• **THE PROBLEM**
Render every line of the data below as a JSON list of strings, one string per line, omitting any blank lines.

• **EXTRACTED INFORMATION**
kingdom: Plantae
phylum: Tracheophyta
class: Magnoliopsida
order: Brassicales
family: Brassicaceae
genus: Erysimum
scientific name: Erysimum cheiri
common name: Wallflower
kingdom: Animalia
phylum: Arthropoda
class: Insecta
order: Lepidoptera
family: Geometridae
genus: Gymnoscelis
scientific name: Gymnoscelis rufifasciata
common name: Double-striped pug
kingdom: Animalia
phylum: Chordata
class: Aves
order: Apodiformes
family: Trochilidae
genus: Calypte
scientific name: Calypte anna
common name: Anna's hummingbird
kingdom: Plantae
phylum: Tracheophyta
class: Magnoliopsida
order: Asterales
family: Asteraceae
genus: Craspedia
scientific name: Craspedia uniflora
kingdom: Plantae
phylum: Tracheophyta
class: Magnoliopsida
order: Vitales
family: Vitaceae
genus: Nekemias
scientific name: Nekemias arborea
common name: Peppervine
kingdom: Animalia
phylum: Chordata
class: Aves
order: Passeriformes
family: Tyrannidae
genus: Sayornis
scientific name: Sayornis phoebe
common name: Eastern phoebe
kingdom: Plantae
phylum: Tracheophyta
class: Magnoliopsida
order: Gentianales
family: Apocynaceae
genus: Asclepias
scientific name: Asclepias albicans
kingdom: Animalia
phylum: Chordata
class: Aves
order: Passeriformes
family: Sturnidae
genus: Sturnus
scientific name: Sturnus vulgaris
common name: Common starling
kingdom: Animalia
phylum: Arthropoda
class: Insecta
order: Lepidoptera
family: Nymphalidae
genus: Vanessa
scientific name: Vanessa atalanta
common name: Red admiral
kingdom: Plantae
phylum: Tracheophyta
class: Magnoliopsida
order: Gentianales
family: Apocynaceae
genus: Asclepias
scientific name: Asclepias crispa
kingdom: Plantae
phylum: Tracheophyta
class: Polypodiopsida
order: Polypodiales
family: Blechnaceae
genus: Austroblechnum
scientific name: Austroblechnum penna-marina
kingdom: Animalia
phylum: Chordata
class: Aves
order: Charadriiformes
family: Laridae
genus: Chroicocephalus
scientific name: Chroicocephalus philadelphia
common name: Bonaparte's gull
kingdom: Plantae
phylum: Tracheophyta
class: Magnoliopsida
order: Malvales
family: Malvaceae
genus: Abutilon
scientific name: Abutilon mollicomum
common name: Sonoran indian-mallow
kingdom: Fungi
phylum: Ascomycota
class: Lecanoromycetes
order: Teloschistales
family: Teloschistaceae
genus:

• **SOLUTION**
[
  "kingdom: Plantae",
  "phylum: Tracheophyta",
  "class: Magnoliopsida",
  "order: Brassicales",
  "family: Brassicaceae",
  "genus: Erysimum",
  "scientific name: Erysimum cheiri",
  "common name: Wallflower",
  "kingdom: Animalia",
  "phylum: Arthropoda",
  "class: Insecta",
  "order: Lepidoptera",
  "family: Geometridae",
  "genus: Gymnoscelis",
  "scientific name: Gymnoscelis rufifasciata",
  "common name: Double-striped pug",
  "kingdom: Animalia",
  "phylum: Chordata",
  "class: Aves",
  "order: Apodiformes",
  "family: Trochilidae",
  "genus: Calypte",
  "scientific name: Calypte anna",
  "common name: Anna's hummingbird",
  "kingdom: Plantae",
  "phylum: Tracheophyta",
  "class: Magnoliopsida",
  "order: Asterales",
  "family: Asteraceae",
  "genus: Craspedia",
  "scientific name: Craspedia uniflora",
  "kingdom: Plantae",
  "phylum: Tracheophyta",
  "class: Magnoliopsida",
  "order: Vitales",
  "family: Vitaceae",
  "genus: Nekemias",
  "scientific name: Nekemias arborea",
  "common name: Peppervine",
  "kingdom: Animalia",
  "phylum: Chordata",
  "class: Aves",
  "order: Passeriformes",
  "family: Tyrannidae",
  "genus: Sayornis",
  "scientific name: Sayornis phoebe",
  "common name: Eastern phoebe",
  "kingdom: Plantae",
  "phylum: Tracheophyta",
  "class: Magnoliopsida",
  "order: Gentianales",
  "family: Apocynaceae",
  "genus: Asclepias",
  "scientific name: Asclepias albicans",
  "kingdom: Animalia",
  "phylum: Chordata",
  "class: Aves",
  "order: Passeriformes",
  "family: Sturnidae",
  "genus: Sturnus",
  "scientific name: Sturnus vulgaris",
  "common name: Common starling",
  "kingdom: Animalia",
  "phylum: Arthropoda",
  "class: Insecta",
  "order: Lepidoptera",
  "family: Nymphalidae",
  "genus: Vanessa",
  "scientific name: Vanessa atalanta",
  "common name: Red admiral",
  "kingdom: Plantae",
  "phylum: Tracheophyta",
  "class: Magnoliopsida",
  "order: Gentianales",
  "family: Apocynaceae",
  "genus: Asclepias",
  "scientific name: Asclepias crispa",
  "kingdom: Plantae",
  "phylum: Tracheophyta",
  "class: Polypodiopsida",
  "order: Polypodiales",
  "family: Blechnaceae",
  "genus: Austroblechnum",
  "scientific name: Austroblechnum penna-marina",
  "kingdom: Animalia",
  "phylum: Chordata",
  "class: Aves",
  "order: Charadriiformes",
  "family: Laridae",
  "genus: Chroicocephalus",
  "scientific name: Chroicocephalus philadelphia",
  "common name: Bonaparte's gull",
  "kingdom: Plantae",
  "phylum: Tracheophyta",
  "class: Magnoliopsida",
  "order: Malvales",
  "family: Malvaceae",
  "genus: Abutilon",
  "scientific name: Abutilon mollicomum",
  "common name: Sonoran indian-mallow",
  "kingdom: Fungi",
  "phylum: Ascomycota",
  "class: Lecanoromycetes",
  "order: Teloschistales",
  "family: Teloschistaceae",
  "genus:"
]